Deep learning for joint acoustic echo and acoustic howling suppression in hybrid meetings
Abstract
Method, apparatus, and non-transitory storage medium for training a deep neural-network model jointly for acoustic echo suppression and acoustic howling suppression are provided. The method may include generating a teacher speech signal for training the deep neural-network model based on a input speech from a speech system and at least one reference signal. The deep neural-network model is trained jointly for both acoustic echo suppression and acoustic howling suppression by using the teacher speech signal and a correlation loss.
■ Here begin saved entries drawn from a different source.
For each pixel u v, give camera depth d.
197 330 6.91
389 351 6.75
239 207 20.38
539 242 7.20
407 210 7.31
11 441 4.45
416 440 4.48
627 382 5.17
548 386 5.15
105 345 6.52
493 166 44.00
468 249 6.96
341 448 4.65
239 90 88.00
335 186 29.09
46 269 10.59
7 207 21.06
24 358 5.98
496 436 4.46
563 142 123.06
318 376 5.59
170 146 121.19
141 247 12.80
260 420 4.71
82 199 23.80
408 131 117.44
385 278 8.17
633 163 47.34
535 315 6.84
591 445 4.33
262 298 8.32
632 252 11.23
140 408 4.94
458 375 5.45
During training of the deep neural-network model, the training task formulates a recurrent feedback suppression process as an instantaneous speech separation task using the teacher-forced training strategy.
Claims
exact text as granted — not AI-modifiedWhat is claimed is:
1 . A method of training a deep neural-network model jointly for acoustic echo suppression and acoustic howling suppression, the method being executed by at least one processor, the method comprising:
generating a teacher speech signal for training the deep neural-network model based on a input speech from a speech system and at least one reference signal; training the deep neural-network model jointly for acoustic echo suppression and acoustic howling suppression based on the teacher speech signal, a first loss that includes time-domain scale-invariance signal-to-distortion ratio (SI-SDR) loss and frequency-domain mean absolute error (MAE), and a correlation loss that includes a similarity between estimated signal and target signal and a similarity between a playback signal and a residual signal in the target signal, wherein training the deep neural-network model for acoustic echo suppression and acoustic howling suppression comprises identifying a recursive feedback suppression problem for suppressing acoustic echo and acoustic howling into a speech separation problem; and suppressing acoustic echo and acoustic howling in a hybrid meeting while the hybrid meeting is ongoing based on the deep neural-network model jointly for acoustic echo suppression and acoustic howling suppression.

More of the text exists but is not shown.